Ms Bennett-Bolase’s very appointment invites speculation of political involvement. In a remarkable first for the bench in Western Australia, Ms Bennett-Borlase was appointed within four years of her admission to practice law. What outstanding qualities she was able to demonstrate ahead of all other applicants, save for her gender and political inclination, is not clear.
The Skerritt case has been well ventilated on Crikey. What confidence can the public have in a system that allows Skerritt to continue to pursue his legal career?
As previously referred to, investors who lost money in the mortgage brokers scandal are planning dozens of damages claims against legal firms involved in drawing up documents for the mortgage investments involved. How many of these are being investigated by the Legal Practitioners Complaints Committee at this moment? My guess is none.

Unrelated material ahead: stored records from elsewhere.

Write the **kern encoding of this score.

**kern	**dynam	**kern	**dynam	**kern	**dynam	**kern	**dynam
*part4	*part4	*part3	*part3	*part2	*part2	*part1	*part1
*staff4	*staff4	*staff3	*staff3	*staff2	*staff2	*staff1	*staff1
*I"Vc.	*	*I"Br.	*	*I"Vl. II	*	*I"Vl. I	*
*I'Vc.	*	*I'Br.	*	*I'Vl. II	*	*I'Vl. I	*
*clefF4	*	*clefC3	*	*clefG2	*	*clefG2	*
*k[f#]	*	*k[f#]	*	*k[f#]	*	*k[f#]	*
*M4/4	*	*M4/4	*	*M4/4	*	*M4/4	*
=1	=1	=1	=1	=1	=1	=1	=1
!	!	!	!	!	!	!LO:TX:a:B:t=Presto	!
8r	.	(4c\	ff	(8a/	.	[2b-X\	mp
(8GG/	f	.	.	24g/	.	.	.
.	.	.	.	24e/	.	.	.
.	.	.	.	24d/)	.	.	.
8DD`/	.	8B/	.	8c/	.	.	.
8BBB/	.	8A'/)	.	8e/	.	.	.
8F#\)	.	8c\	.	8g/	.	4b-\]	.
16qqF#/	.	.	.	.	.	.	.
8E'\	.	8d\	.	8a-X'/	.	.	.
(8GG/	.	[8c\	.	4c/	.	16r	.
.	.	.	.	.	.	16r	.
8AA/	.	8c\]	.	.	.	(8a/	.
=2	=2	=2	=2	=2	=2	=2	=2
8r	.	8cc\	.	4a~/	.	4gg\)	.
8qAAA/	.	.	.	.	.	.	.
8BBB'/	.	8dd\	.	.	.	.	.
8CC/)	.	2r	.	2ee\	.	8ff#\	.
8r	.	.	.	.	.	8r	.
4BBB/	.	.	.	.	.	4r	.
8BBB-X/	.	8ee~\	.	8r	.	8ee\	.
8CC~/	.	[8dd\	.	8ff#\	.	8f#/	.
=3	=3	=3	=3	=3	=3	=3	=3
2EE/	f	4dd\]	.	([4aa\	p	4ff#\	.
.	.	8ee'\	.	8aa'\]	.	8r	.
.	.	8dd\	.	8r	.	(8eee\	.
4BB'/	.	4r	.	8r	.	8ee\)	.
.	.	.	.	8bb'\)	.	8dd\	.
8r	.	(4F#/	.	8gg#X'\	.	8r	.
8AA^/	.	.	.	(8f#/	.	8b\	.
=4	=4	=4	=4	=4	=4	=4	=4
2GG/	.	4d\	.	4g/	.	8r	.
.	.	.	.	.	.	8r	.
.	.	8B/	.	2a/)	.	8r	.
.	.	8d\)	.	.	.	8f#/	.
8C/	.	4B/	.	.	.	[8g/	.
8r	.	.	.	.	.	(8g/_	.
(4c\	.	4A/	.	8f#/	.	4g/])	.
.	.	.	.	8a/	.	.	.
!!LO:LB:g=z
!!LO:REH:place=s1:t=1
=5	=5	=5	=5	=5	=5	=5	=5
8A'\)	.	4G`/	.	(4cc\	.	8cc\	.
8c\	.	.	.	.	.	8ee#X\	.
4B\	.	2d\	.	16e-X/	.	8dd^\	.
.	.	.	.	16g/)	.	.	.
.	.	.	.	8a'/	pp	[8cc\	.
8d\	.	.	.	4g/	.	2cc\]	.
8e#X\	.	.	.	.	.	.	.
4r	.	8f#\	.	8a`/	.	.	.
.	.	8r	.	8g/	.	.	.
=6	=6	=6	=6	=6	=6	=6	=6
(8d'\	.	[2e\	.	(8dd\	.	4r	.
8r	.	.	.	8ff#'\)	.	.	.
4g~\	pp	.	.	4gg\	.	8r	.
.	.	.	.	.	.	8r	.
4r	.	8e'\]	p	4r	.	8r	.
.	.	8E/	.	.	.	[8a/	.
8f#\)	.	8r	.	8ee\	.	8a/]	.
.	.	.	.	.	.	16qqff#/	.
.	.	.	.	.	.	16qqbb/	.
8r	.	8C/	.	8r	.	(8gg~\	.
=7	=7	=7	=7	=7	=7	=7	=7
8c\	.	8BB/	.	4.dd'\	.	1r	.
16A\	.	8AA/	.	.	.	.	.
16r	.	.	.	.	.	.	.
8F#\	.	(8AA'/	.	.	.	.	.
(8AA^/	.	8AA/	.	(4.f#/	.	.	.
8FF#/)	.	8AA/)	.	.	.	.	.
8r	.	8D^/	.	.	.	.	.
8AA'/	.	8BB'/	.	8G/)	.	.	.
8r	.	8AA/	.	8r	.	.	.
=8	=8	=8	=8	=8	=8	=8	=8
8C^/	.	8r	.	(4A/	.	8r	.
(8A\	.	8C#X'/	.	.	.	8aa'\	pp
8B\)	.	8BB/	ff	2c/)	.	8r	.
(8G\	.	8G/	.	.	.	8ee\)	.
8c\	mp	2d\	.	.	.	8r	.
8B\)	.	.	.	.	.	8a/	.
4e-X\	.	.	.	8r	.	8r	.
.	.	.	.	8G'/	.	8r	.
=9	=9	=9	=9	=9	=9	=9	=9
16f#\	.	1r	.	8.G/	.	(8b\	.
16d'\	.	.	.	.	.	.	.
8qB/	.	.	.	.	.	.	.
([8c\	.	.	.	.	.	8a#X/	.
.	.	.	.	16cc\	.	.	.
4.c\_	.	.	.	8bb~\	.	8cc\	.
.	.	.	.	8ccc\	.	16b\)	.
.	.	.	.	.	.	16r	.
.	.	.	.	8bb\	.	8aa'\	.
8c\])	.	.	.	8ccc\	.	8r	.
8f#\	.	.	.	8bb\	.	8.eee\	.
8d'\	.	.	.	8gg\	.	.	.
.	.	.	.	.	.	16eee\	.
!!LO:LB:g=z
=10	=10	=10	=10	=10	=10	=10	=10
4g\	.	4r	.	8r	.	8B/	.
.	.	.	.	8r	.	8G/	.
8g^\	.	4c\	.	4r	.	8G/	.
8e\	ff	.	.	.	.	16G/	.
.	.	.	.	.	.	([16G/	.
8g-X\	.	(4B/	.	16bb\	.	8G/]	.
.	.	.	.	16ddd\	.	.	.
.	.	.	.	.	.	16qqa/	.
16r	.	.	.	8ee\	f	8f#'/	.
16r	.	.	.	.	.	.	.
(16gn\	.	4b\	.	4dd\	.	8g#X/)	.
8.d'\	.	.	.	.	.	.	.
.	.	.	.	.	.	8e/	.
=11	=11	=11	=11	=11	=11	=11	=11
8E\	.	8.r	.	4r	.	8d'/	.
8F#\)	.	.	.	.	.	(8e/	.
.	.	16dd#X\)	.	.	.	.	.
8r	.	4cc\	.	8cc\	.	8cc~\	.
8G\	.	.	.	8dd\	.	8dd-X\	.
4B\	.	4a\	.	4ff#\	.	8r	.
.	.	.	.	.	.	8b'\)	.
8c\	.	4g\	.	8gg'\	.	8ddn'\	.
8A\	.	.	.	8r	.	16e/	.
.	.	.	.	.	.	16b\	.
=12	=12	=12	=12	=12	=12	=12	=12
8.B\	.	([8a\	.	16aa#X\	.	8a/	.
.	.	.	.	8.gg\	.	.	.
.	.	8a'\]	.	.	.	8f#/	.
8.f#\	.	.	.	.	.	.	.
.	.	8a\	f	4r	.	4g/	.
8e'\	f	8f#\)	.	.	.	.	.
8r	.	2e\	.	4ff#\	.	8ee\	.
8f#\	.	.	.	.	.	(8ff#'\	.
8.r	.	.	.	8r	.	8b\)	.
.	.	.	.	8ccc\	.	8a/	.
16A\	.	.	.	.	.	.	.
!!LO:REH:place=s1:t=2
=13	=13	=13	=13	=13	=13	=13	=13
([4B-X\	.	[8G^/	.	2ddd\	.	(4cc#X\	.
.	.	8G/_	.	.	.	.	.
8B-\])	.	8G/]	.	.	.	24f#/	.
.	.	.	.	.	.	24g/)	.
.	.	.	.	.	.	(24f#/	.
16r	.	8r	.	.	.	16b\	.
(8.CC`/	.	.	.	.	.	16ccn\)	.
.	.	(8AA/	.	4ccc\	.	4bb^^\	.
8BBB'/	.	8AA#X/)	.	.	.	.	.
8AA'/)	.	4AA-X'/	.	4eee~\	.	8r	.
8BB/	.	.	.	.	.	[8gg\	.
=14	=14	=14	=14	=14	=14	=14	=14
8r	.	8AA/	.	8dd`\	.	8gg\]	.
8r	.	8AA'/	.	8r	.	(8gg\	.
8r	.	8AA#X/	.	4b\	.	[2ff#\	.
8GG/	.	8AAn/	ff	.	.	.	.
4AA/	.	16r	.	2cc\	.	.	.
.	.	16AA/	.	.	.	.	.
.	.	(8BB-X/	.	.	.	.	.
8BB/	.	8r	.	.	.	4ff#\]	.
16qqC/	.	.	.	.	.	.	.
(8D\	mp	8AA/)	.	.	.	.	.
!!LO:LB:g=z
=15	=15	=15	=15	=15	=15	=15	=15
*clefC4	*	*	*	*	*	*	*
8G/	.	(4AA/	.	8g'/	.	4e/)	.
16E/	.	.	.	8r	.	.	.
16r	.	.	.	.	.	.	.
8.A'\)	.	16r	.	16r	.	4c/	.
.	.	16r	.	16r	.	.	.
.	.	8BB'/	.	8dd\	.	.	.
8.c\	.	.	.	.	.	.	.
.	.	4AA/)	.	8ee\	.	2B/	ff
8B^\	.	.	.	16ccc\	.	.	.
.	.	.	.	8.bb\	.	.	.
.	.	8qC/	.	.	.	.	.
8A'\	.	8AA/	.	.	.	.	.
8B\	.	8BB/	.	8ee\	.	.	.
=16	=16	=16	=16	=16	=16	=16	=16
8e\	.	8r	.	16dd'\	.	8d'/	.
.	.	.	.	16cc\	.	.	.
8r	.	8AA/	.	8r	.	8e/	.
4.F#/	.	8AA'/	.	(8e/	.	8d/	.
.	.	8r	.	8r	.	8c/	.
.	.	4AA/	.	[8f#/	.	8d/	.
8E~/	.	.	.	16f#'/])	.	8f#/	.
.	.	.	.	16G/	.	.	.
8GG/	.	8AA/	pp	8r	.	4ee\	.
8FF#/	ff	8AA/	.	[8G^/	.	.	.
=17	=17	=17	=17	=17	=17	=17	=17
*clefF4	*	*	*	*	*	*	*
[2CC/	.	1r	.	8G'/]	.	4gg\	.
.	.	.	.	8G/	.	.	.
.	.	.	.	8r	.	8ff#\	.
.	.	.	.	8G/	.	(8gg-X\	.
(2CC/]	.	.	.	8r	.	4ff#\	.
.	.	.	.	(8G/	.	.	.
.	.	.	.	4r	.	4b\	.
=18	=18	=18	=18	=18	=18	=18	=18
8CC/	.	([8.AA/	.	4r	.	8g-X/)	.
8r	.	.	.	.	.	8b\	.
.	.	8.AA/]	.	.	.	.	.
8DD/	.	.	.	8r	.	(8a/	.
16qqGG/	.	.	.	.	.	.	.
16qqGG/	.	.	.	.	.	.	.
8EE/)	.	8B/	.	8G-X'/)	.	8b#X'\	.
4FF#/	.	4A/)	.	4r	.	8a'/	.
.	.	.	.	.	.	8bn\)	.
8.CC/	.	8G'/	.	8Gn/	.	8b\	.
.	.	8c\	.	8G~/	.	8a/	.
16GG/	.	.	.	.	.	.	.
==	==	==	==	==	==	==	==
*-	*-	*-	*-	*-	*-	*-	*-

The Annual Report of the Legal Practitioners Complaints Committee for 2000-2001 reveals that the Committee received 1944 complaints during the year. Of these 37 were investigated and 20 resulted in penalties.
Obviously the public of Western Australia is a mischievous and troublesome lot, unreasonably demanding, unappreciative of good lawyers and do not understand the difference between right and wrong.
The problem with the disciplinary bodies which supervise the conduct and behaviour of lawyers is their incestuous and unaccountable nature. Self regulating disciplinary bodies comprised of members charged with sitting in judgement upon their colleagues are anachronistic, self serving and fail any reasonable test of public interest.
To imagine for instance that a Chairman of the Legal Practitioners Complaints Committee can share chambers and mix professionally and socially as is inevitably in those circumstances, with his colleagues and then sit in judgement on them with without a clear perception of bias, is palpable nonsense.
To believe that a barrister chairing such a tribunal and who may rely on major firms for his or her briefs, can sit in judgment on a member from such a firm without creating the prospect of perceived bias is equally absurd. The very notion of lawyers dealing with each others’ alleged misbehaviour in such a tight knit profession particularly in the less populous States where almost all lawyers know each other and where all the senior members of the profession are very well known to each other, should be inconceivable.
Crikey does not suggest the slightest impropriety on any of these tribunals and committees, however the longer the legal profession blithely ignores the standards of transparency, openness, perceived impartiality and accountability that contemporary society expects and demands of tribunals in dealing with complaints about their own members, the more they invite the view of a profession with apparent arrogant disregard for interests other than their own.
Lawyers seem to be the only members of the community who are not aware that the public has lost faith in their complaints and disciplinary process. The fact that it took a long campaign by the media to finally shame the leaders of the profession into dealing with its senior members who practice the art of avoiding paying taxes by bankruptcy, stands as a beacon to external scrutiny and discipline.
It is of very considerable credit to WA Attorney General Jim McGinty that he understands these problems and that he proposes to establish a mechanism which will address the anachronistic and archaic system now so discredited.
Legal eagle Geoff has three points at the bottom of his letter which do not seem to be relevant.
All Queen’s Counsel are members of the Legal Practice Board but of course they do not all sit on the Disciplinary Tribunal. The Chairman of the Legal Practitioners Complaints Committee at the time the Committee decided to pursue Quigley, was not Eric Heenan QC, but rather Chris Pullen QC.